Little bits of encouragement can mean so very much.
On the flip side, don't assume that someone is grumpy just because they're not their usual bright-eyed self. At work on Friday, a co-worker came to me and said (in a sing-song voice, BTW) "Are you not feeling very well?"
I looked at this intelligent woman and said with a straight face, "What was your first clue?" (This was followed straightaway by a very hacking, unproductive and nasty cough.)
"Well, you're kind of grumpy today," she replied. (I was NOT grumpy!)
"I'm not grumpy," I replied.
"Yes, you're grumpy today."
"No ... I'm not grumpy ... I'm in a pretty good mood, except for getting sick. Why do you think I'm grumpy?

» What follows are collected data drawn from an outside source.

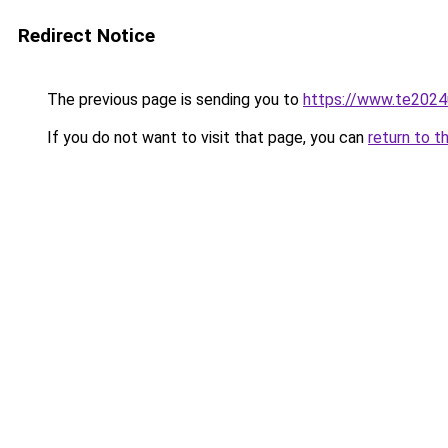
Redirect Notice
The previous page is sending you to
https://www.te2024
If you do not want to visit that page, you can
return to t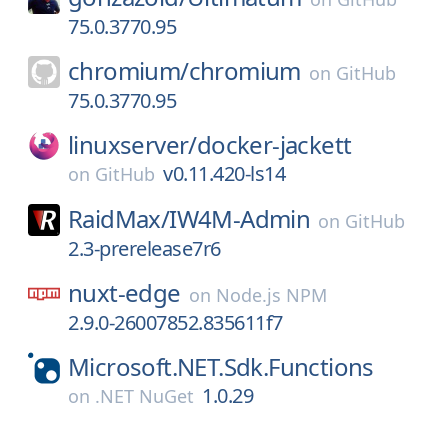
75.0.3770.95
chromium/
chromium
on
GitHub
75.0.3770.95
linuxserver/
docker-jackett
v0.11.420-ls14
on
GitHub
RaidMax/
IW4M-Admin
on
GitHub
2.3-prerelease7r6
nuxt-edge
on
Node.js NPM
2.9.0-26007852.835611f7
Microsoft.NET.Sdk.Functions
1.0.29
on
.NET NuGet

"Well, you're not your usual cheery, bright-eyed self."
"That just means I don't feel well, but I've not been grumpy with anyone ... but I'm beginning to get grumpy NOW."
Just for the record ... I was NOT GRUMPY ... however, her insistence that I apparently needed to be "up" 24 hours a day for the benefit of my co-workers stuck with me all weekend ... actually, I haven't quite let it go even yet ... can you tell?
So, just think of the times when you've carried some secret worry or burden, not telling anyone else because you didn't want to be pitied, or a trouble to anyone else. Your friend could be doing the same thing.
But don't make the assumption that they're angry with you or anyone or anything else in particular ... just give them a smile and maybe a word of praise (deserved only, OK?) or encouragement. You just might make their day.